**Prompt 1**
Duplicate everything in the passage on Connecticut's tourism ads from "Woven throughout the" down to "1960s sexual revolution.".
**Prompt 2**
Answer these questions using the passage on Connecticut's tourism ads.
(a) What manufacturing innovation is credited to Whitney?
(b) During which year's campaign for governor did Malloy call the end of tourism marketing shortsighted?
(c) On what day did the governor mention the 1960s sexual revolution?
**Prompt 3**
Resume the passage on Connecticut's tourism campaign, picking up after its final sentence.

The initial ads feature Connecticut’s coast, hills and tourism spots, including the Mystic Aquarium, Essex Steam Train, Goodspeed Opera House, Gillette Castle, Connecticut Science Center and the state’s two tribal casinos.
Woven throughout the campaign is Connecticut’s place in history, beginning with Whitney’s revolutionary interchangeable parts in manufacturing and continuing to Samuel Colt’s famed single-action revolvers and Sikorsky’s helicopters.
Malloy made clear during the 2010 campaign for governor that he saw the state’s elimination of tourism marketing as shortsighted, and he repeatedly complained that Connecticut undersold its place in history.
On Monday, the governor even mentioned a piece of history unlikely to find its way into a marketing campaign: its role in the 1960s sexual revolution.

Recorded data:
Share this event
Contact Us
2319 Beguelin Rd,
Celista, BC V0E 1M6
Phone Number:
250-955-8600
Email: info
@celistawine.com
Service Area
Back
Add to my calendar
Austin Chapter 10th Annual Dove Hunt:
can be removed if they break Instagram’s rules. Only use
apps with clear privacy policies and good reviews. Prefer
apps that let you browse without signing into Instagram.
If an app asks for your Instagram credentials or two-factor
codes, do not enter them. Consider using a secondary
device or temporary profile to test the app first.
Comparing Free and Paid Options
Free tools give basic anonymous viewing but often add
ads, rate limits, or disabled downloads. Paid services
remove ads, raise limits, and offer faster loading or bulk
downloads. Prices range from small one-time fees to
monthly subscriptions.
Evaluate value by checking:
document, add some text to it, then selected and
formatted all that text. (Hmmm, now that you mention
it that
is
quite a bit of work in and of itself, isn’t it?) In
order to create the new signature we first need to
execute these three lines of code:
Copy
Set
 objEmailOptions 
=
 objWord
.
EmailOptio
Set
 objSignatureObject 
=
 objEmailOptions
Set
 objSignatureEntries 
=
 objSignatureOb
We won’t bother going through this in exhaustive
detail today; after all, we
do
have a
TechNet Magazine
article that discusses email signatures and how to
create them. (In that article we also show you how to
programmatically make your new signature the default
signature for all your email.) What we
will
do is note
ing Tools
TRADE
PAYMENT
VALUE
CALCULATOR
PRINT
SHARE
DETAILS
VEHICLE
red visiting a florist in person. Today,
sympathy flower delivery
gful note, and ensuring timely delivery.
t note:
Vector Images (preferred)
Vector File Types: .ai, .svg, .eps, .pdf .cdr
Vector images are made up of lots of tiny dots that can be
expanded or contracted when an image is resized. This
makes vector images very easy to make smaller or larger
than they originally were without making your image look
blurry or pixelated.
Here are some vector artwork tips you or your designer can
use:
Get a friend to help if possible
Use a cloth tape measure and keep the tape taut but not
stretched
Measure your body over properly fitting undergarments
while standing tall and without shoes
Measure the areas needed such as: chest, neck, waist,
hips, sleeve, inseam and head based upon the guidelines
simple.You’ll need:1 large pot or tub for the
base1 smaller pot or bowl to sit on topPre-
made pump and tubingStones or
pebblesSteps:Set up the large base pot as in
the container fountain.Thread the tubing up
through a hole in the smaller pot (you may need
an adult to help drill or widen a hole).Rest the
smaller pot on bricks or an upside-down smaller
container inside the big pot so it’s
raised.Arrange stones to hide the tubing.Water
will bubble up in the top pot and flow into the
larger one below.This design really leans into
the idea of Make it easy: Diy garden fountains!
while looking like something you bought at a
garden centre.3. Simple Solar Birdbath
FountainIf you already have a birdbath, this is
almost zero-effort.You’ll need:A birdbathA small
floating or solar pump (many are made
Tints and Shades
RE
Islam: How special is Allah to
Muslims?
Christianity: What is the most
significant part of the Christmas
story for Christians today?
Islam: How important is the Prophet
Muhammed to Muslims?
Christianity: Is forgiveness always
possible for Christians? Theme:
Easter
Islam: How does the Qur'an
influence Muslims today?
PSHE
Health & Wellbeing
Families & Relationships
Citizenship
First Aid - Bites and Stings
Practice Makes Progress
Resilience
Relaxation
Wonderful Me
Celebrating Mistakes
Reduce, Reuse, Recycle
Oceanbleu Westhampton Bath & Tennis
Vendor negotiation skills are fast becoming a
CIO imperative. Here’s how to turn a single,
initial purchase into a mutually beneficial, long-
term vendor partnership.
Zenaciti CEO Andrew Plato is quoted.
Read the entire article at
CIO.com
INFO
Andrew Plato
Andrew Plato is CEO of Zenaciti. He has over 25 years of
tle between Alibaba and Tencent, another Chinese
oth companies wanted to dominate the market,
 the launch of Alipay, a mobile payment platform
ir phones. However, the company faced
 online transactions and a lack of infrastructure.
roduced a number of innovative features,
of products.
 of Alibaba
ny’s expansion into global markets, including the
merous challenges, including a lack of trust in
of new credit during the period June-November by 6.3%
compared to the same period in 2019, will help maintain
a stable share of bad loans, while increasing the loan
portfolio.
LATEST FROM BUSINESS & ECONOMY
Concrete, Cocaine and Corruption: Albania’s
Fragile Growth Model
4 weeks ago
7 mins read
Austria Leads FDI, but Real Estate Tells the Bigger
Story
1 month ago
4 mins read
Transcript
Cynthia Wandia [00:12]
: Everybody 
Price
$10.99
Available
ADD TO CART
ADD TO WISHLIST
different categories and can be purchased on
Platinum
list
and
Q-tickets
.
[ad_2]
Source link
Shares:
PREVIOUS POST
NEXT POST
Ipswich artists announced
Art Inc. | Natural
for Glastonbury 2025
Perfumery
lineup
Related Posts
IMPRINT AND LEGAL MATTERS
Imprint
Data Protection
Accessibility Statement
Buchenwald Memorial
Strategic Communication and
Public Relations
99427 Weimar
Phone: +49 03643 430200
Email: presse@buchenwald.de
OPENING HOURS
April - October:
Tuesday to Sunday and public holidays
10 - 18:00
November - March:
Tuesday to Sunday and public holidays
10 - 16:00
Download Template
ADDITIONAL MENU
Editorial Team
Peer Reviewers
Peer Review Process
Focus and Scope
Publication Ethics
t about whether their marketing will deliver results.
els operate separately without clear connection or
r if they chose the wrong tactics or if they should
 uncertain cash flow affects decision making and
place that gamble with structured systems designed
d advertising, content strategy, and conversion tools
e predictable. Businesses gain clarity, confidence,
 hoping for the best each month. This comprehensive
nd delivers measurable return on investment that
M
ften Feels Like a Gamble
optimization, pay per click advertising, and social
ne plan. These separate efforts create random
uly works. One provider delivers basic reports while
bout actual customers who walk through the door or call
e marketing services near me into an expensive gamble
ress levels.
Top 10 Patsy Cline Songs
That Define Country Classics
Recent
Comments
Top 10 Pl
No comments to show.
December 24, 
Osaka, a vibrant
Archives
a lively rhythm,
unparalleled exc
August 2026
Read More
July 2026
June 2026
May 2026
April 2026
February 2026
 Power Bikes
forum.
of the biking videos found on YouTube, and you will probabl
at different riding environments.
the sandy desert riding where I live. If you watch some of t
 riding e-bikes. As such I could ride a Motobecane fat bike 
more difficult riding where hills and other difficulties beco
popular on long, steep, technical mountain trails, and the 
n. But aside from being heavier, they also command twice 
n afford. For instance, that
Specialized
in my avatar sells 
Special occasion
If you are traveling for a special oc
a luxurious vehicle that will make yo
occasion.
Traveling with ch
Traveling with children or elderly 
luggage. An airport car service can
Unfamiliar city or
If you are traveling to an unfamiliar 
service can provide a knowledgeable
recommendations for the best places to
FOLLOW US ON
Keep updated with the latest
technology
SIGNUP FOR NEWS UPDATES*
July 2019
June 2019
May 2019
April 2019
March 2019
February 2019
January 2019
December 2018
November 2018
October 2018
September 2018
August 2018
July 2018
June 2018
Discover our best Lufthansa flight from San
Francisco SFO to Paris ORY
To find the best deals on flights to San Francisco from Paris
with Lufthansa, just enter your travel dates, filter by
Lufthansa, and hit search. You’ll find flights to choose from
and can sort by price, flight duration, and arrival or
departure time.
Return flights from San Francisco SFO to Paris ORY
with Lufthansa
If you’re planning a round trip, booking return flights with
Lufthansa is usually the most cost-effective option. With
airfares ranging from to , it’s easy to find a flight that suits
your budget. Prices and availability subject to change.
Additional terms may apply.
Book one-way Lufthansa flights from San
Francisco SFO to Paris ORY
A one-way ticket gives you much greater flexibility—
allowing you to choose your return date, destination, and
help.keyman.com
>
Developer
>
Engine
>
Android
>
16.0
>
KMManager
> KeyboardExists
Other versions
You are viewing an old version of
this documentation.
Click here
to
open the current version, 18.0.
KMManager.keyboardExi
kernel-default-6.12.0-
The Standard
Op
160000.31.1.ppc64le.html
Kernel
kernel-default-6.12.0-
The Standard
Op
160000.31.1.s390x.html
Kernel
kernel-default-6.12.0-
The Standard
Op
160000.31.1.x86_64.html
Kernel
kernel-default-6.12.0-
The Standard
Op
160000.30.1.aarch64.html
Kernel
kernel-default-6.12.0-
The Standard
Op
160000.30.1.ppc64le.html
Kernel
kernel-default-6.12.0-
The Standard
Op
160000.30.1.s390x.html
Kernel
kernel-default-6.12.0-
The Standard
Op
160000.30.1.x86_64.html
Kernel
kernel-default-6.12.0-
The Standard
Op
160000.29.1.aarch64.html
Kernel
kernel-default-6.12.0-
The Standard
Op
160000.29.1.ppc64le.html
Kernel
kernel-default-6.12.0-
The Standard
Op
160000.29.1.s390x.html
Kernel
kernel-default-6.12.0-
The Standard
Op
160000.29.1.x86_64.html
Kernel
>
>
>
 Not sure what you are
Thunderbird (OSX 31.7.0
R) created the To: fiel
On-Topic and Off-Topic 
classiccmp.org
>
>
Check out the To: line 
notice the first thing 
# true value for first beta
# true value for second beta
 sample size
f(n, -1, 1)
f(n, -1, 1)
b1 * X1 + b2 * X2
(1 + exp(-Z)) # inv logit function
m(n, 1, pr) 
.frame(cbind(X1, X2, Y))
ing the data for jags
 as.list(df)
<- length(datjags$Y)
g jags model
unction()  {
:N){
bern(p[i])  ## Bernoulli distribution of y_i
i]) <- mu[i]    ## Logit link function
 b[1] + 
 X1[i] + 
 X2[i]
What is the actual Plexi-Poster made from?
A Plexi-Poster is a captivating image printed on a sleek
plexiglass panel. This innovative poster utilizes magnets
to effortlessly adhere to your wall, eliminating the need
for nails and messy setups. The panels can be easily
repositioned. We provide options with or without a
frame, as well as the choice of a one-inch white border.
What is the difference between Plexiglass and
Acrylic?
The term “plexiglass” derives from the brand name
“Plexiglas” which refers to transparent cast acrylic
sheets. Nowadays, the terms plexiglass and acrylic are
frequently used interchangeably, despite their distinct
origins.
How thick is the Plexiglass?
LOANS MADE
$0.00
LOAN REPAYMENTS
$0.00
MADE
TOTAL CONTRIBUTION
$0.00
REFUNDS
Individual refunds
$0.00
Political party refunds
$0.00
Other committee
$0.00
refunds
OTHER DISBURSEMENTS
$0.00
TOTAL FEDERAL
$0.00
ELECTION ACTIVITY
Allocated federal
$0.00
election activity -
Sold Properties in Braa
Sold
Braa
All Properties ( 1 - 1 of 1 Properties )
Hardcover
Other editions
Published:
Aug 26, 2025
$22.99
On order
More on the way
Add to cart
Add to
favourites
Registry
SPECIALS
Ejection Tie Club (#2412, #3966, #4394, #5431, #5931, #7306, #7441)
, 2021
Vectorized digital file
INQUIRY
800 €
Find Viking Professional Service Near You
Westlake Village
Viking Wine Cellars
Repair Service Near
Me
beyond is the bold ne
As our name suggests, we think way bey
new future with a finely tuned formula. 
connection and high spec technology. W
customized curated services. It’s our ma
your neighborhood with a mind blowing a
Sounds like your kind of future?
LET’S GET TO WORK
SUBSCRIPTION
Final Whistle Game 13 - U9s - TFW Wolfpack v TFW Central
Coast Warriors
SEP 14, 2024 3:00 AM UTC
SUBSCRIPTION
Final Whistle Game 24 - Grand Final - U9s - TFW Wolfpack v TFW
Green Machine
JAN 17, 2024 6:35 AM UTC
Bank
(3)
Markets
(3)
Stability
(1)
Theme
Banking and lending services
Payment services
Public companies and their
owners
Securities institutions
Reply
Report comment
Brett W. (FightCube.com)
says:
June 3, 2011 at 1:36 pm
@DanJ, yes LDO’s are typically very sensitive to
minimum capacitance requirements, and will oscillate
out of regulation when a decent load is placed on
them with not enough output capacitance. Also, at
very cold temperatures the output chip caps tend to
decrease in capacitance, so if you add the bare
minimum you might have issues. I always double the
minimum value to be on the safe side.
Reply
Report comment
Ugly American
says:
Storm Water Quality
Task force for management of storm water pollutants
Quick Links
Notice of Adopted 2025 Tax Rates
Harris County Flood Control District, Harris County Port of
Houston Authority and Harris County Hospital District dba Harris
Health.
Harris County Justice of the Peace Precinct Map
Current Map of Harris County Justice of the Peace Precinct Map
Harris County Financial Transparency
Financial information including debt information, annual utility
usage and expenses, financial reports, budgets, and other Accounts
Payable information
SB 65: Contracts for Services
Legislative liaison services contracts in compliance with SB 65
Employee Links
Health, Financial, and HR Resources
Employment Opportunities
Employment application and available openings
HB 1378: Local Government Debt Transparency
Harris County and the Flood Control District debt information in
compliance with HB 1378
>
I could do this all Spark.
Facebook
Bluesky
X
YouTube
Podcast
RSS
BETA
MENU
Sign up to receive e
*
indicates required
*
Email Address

**Your response 1**
Woven throughout the campaign is Connecticut’s place in history, beginning with Whitney’s revolutionary interchangeable parts in manufacturing and continuing to Samuel Colt’s famed single-action revolvers and Sikorsky’s helicopters.
Malloy made clear during the 2010 campaign for governor that he saw the state’s elimination of tourism marketing as shortsighted, and he repeatedly complained that Connecticut undersold its place in history.
On Monday, the governor even mentioned a piece of history unlikely to find its way into a marketing campaign: its role in the 1960s sexual revolution.

**Your response 2**
(a) Interchangeable parts in manufacturing
(b) 2010
(c) Monday

**Your response 3**
He referred to Griswold v. Connecticut, a 1965 case in which the U.S. Supreme Court struck down legal prohibitions on the use of contraception. It is considered a precursor to Roe v. Wade, which asserted a right to privacy, effectively legalizing abortion.
The campaign launched today was the result of work announced in January by the state Department of Economic and Community Development, which hired Chowder Inc., a creative agency specializing in “destination marketing and advertising.”
Also working on the camapign are: Fleishman-Hillard, a global marketing firm based in St. Louis; Media Storm of Norwalk; and The Harrison Group, a research and marketing company based in Waterbury. Harrison’s specialities include travel research.